▶ [What you will do]:
Reproduce all entries below verbatim. Skip the pictures.
———
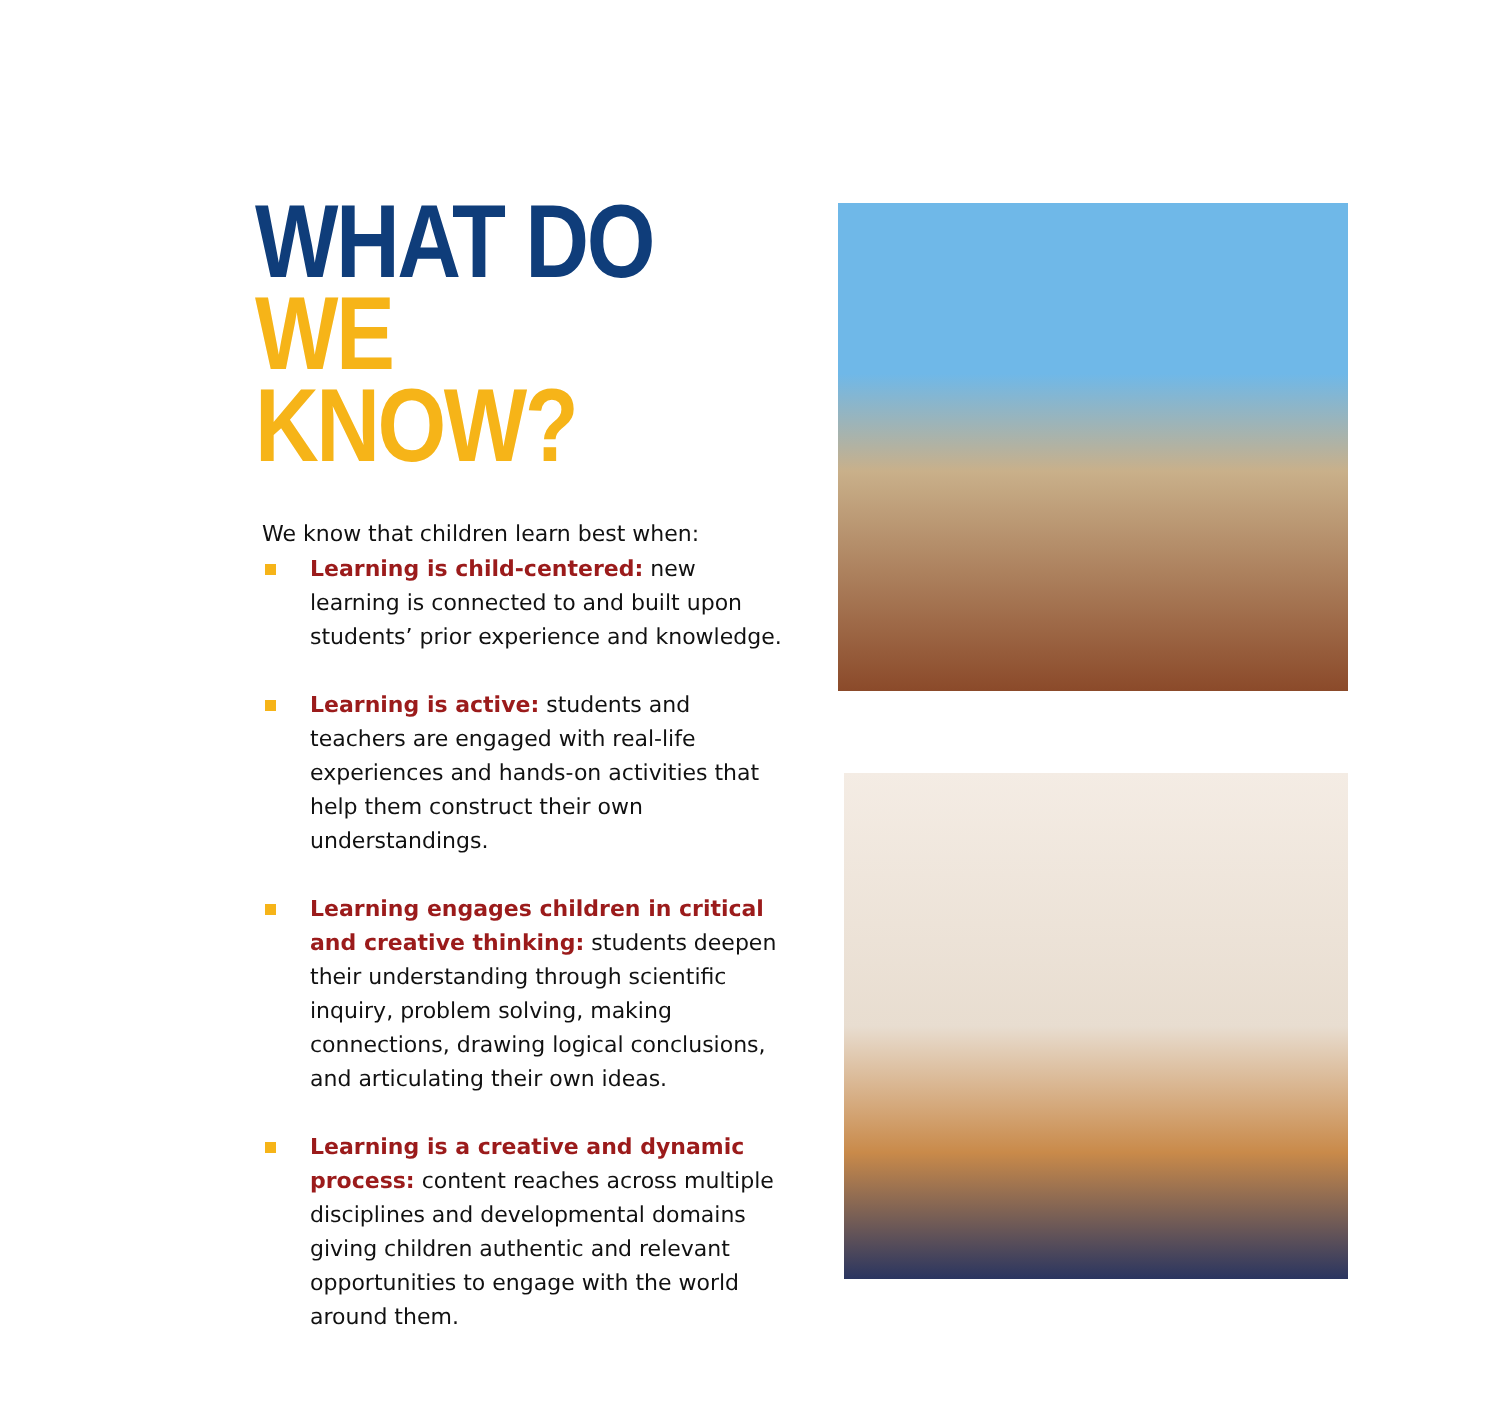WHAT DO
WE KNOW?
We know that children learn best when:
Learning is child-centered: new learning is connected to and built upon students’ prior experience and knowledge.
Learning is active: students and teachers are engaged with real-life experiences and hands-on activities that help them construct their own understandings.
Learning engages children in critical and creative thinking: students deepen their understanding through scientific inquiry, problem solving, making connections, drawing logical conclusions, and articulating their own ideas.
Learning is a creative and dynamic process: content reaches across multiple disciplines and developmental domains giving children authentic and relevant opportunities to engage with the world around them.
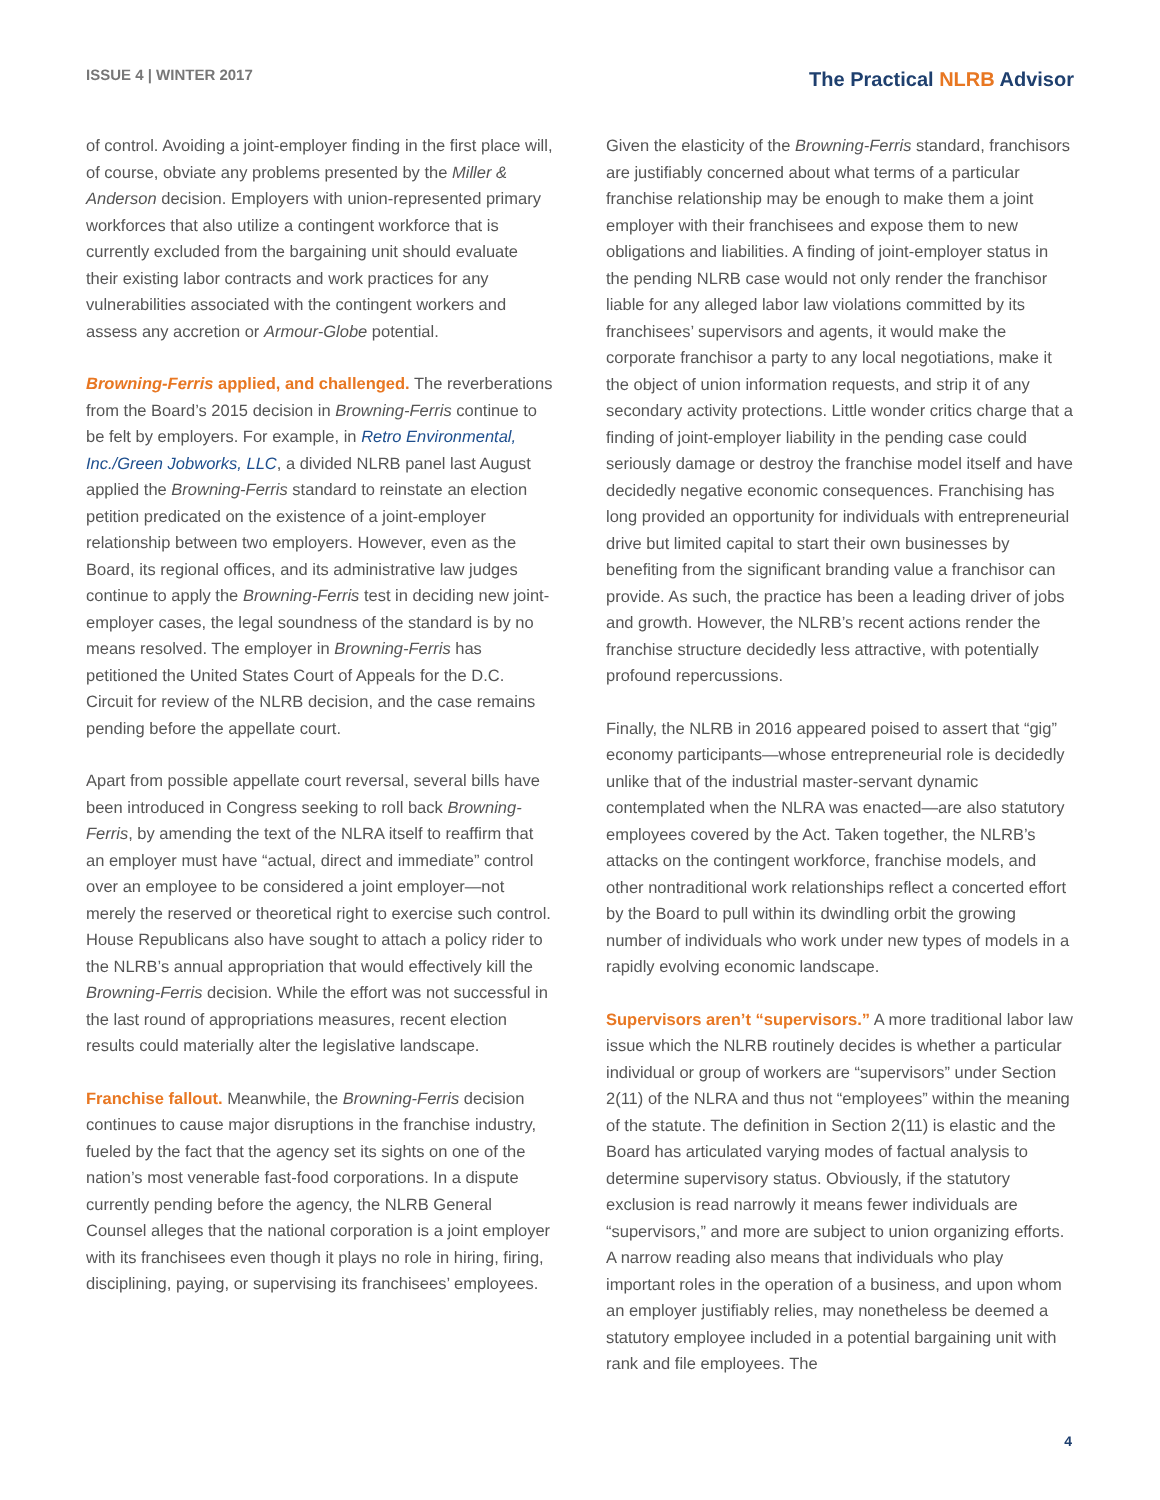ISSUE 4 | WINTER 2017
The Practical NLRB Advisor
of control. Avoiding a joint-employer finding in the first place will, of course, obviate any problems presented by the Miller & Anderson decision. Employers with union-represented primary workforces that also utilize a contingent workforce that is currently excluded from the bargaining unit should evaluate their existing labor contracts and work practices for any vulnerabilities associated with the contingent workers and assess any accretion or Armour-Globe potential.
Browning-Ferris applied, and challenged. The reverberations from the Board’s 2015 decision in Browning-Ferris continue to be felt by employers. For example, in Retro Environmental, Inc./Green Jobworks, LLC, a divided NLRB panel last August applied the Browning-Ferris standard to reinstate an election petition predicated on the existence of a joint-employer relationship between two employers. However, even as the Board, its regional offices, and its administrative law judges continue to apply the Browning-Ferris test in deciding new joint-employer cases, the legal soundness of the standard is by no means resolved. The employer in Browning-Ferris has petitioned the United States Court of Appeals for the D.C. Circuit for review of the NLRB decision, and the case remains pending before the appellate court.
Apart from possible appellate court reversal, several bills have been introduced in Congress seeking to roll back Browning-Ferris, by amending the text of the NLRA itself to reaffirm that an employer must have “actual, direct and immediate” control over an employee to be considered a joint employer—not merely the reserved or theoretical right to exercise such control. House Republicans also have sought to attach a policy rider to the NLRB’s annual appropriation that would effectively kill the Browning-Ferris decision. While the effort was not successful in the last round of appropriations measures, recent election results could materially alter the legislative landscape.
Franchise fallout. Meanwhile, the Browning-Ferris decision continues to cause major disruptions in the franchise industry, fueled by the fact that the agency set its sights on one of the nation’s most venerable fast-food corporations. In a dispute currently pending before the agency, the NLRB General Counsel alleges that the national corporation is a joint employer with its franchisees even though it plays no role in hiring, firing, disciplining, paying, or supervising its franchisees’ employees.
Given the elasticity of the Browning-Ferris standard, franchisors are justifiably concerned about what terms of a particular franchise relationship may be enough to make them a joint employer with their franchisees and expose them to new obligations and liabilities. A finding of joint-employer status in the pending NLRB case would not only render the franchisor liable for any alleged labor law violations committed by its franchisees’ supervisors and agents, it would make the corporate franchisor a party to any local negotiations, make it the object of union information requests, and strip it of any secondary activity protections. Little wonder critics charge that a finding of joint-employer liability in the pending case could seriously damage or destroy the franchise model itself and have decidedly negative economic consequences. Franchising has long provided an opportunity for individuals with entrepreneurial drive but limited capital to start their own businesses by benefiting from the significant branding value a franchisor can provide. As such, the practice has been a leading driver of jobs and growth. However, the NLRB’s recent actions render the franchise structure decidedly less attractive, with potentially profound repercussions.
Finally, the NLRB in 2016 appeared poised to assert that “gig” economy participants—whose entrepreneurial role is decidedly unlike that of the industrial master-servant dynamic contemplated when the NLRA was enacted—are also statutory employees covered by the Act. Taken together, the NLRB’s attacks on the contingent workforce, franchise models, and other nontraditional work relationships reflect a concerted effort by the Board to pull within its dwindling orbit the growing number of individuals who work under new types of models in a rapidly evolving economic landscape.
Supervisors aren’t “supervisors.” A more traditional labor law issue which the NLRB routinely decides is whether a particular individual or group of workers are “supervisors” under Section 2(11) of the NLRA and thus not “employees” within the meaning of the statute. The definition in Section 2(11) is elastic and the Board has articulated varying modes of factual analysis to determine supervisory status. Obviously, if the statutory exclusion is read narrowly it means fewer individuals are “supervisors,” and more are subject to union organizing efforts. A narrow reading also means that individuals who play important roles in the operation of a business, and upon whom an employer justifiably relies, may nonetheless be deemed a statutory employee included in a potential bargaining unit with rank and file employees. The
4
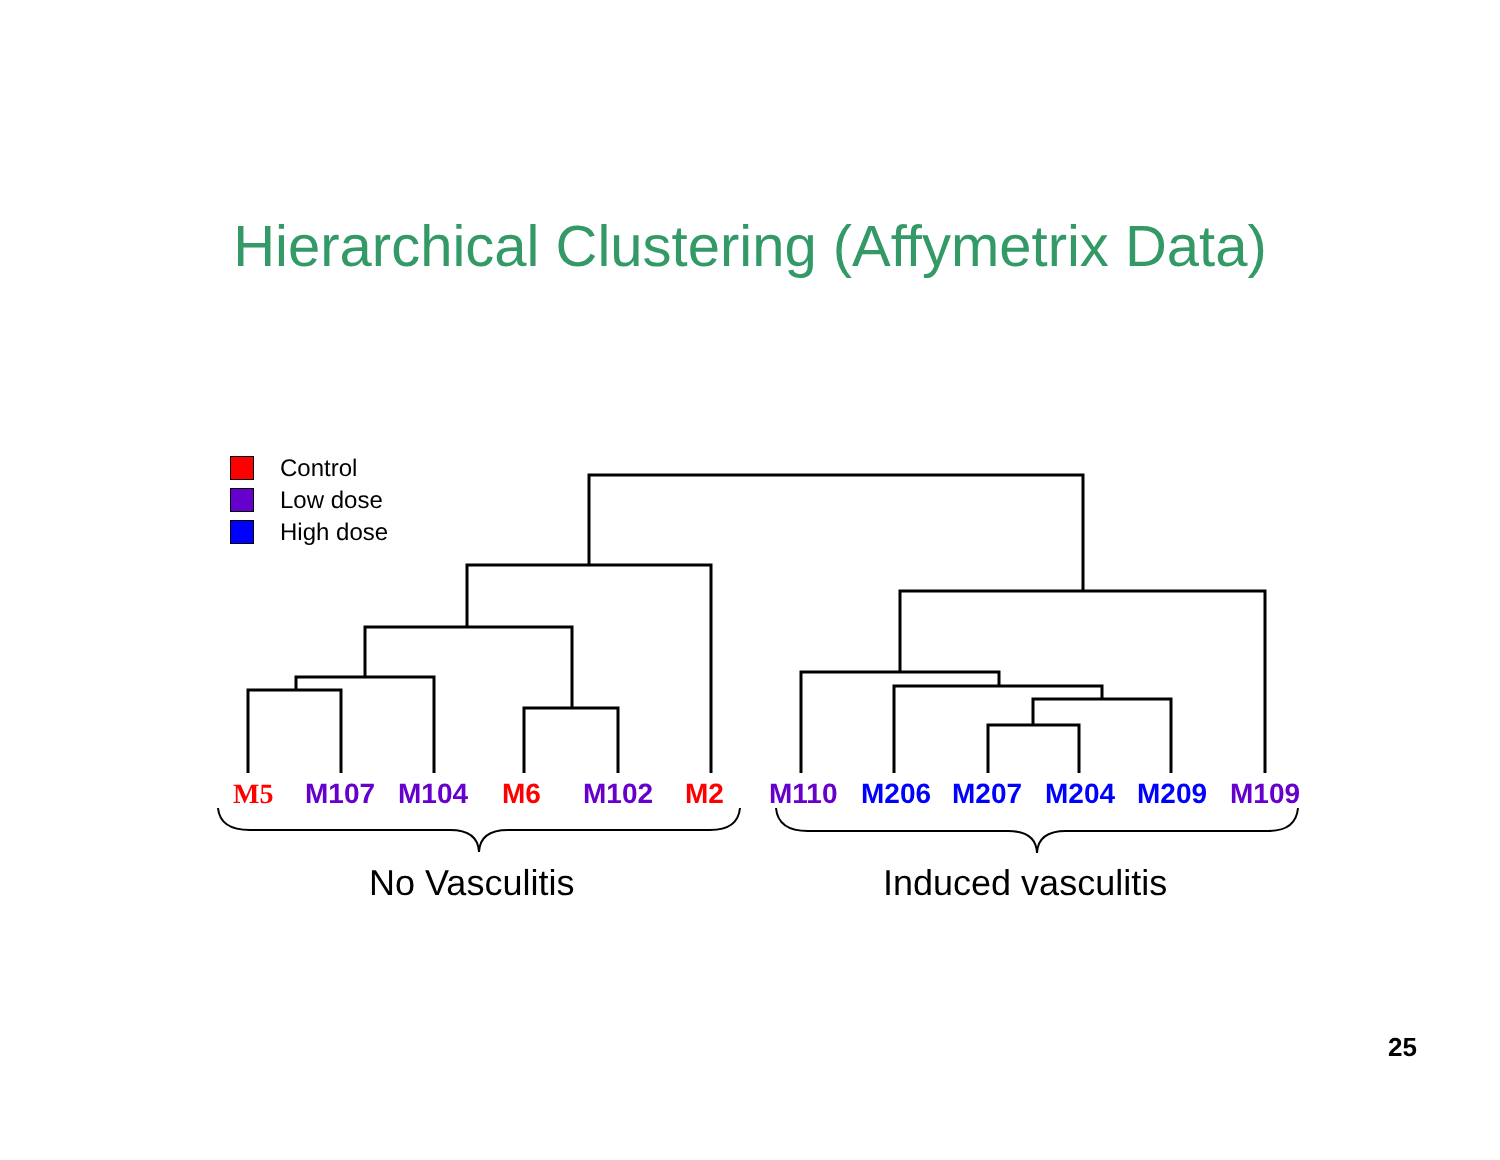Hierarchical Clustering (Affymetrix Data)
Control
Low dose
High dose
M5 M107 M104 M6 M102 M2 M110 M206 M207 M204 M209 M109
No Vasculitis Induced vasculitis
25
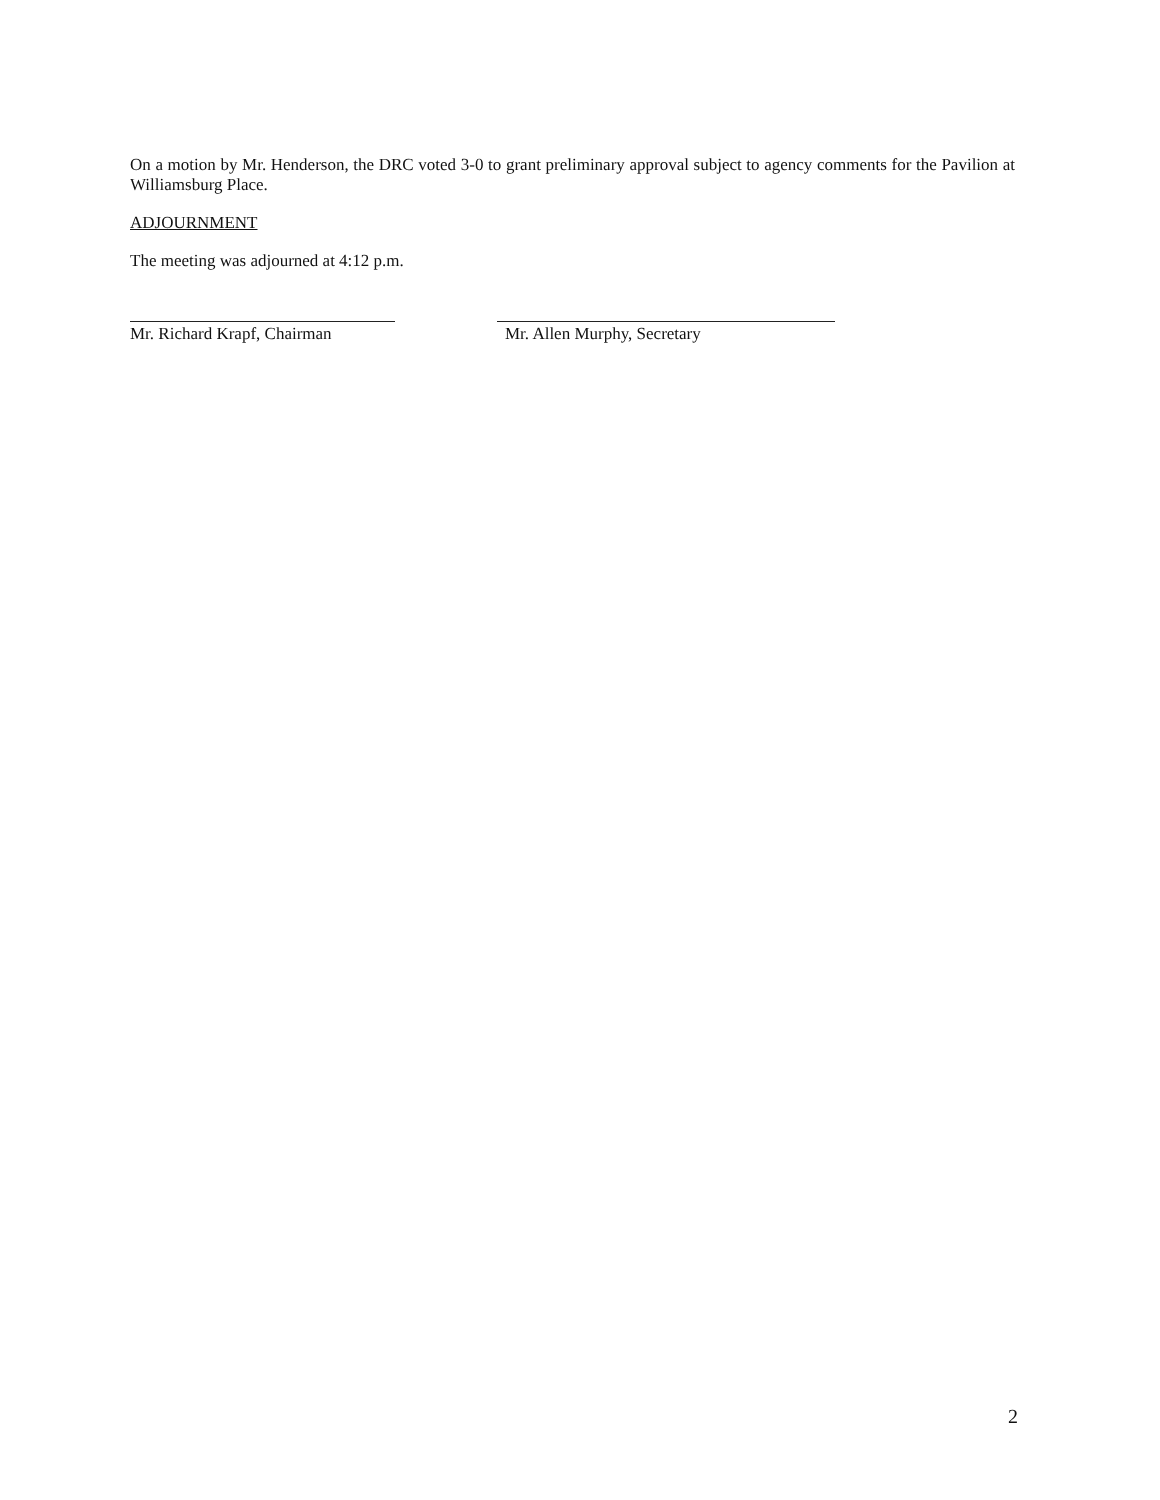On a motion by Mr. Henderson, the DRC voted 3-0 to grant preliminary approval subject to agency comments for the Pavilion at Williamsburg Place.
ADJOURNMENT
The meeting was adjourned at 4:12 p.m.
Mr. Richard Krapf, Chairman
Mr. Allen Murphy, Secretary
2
———
▶ [Solution]:
WHAT DO
WE KNOW?
We know that children learn best when:
Learning is child-centered: new learning is connected to and built upon students’ prior experience and knowledge.
Learning is active: students and teachers are engaged with real-life experiences and hands-on activities that help them construct their own understandings.
Learning engages children in critical and creative thinking: students deepen their understanding through scientific inquiry, problem solving, making connections, drawing logical conclusions, and articulating their own ideas.
Learning is a creative and dynamic process: content reaches across multiple disciplines and developmental domains giving children authentic and relevant opportunities to engage with the world around them.
ISSUE 4 | WINTER 2017
The Practical NLRB Advisor
of control. Avoiding a joint-employer finding in the first place will, of course, obviate any problems presented by the Miller & Anderson decision. Employers with union-represented primary workforces that also utilize a contingent workforce that is currently excluded from the bargaining unit should evaluate their existing labor contracts and work practices for any vulnerabilities associated with the contingent workers and assess any accretion or Armour-Globe potential.
Browning-Ferris applied, and challenged. The reverberations from the Board’s 2015 decision in Browning-Ferris continue to be felt by employers. For example, in Retro Environmental, Inc./Green Jobworks, LLC, a divided NLRB panel last August applied the Browning-Ferris standard to reinstate an election petition predicated on the existence of a joint-employer relationship between two employers. However, even as the Board, its regional offices, and its administrative law judges continue to apply the Browning-Ferris test in deciding new joint-employer cases, the legal soundness of the standard is by no means resolved. The employer in Browning-Ferris has petitioned the United States Court of Appeals for the D.C. Circuit for review of the NLRB decision, and the case remains pending before the appellate court.
Apart from possible appellate court reversal, several bills have been introduced in Congress seeking to roll back Browning-Ferris, by amending the text of the NLRA itself to reaffirm that an employer must have “actual, direct and immediate” control over an employee to be considered a joint employer—not merely the reserved or theoretical right to exercise such control. House Republicans also have sought to attach a policy rider to the NLRB’s annual appropriation that would effectively kill the Browning-Ferris decision. While the effort was not successful in the last round of appropriations measures, recent election results could materially alter the legislative landscape.
Franchise fallout. Meanwhile, the Browning-Ferris decision continues to cause major disruptions in the franchise industry, fueled by the fact that the agency set its sights on one of the nation’s most venerable fast-food corporations. In a dispute currently pending before the agency, the NLRB General Counsel alleges that the national corporation is a joint employer with its franchisees even though it plays no role in hiring, firing, disciplining, paying, or supervising its franchisees’ employees.
Given the elasticity of the Browning-Ferris standard, franchisors are justifiably concerned about what terms of a particular franchise relationship may be enough to make them a joint employer with their franchisees and expose them to new obligations and liabilities. A finding of joint-employer status in the pending NLRB case would not only render the franchisor liable for any alleged labor law violations committed by its franchisees’ supervisors and agents, it would make the corporate franchisor a party to any local negotiations, make it the object of union information requests, and strip it of any secondary activity protections. Little wonder critics charge that a finding of joint-employer liability in the pending case could seriously damage or destroy the franchise model itself and have decidedly negative economic consequences. Franchising has long provided an opportunity for individuals with entrepreneurial drive but limited capital to start their own businesses by benefiting from the significant branding value a franchisor can provide. As such, the practice has been a leading driver of jobs and growth. However, the NLRB’s recent actions render the franchise structure decidedly less attractive, with potentially profound repercussions.
Finally, the NLRB in 2016 appeared poised to assert that “gig” economy participants—whose entrepreneurial role is decidedly unlike that of the industrial master-servant dynamic contemplated when the NLRA was enacted—are also statutory employees covered by the Act. Taken together, the NLRB’s attacks on the contingent workforce, franchise models, and other nontraditional work relationships reflect a concerted effort by the Board to pull within its dwindling orbit the growing number of individuals who work under new types of models in a rapidly evolving economic landscape.
Supervisors aren’t “supervisors.” A more traditional labor law issue which the NLRB routinely decides is whether a particular individual or group of workers are “supervisors” under Section 2(11) of the NLRA and thus not “employees” within the meaning of the statute. The definition in Section 2(11) is elastic and the Board has articulated varying modes of factual analysis to determine supervisory status. Obviously, if the statutory exclusion is read narrowly it means fewer individuals are “supervisors,” and more are subject to union organizing efforts. A narrow reading also means that individuals who play important roles in the operation of a business, and upon whom an employer justifiably relies, may nonetheless be deemed a statutory employee included in a potential bargaining unit with rank and file employees. The
4
Hierarchical Clustering (Affymetrix Data)
Control
Low dose
High dose
M5 M107 M104 M6 M102 M2 M110 M206 M207 M204 M209 M109
No Vasculitis Induced vasculitis
25
On a motion by Mr. Henderson, the DRC voted 3-0 to grant preliminary approval subject to agency comments for the Pavilion at Williamsburg Place.
ADJOURNMENT
The meeting was adjourned at 4:12 p.m.
Mr. Richard Krapf, Chairman
Mr. Allen Murphy, Secretary
2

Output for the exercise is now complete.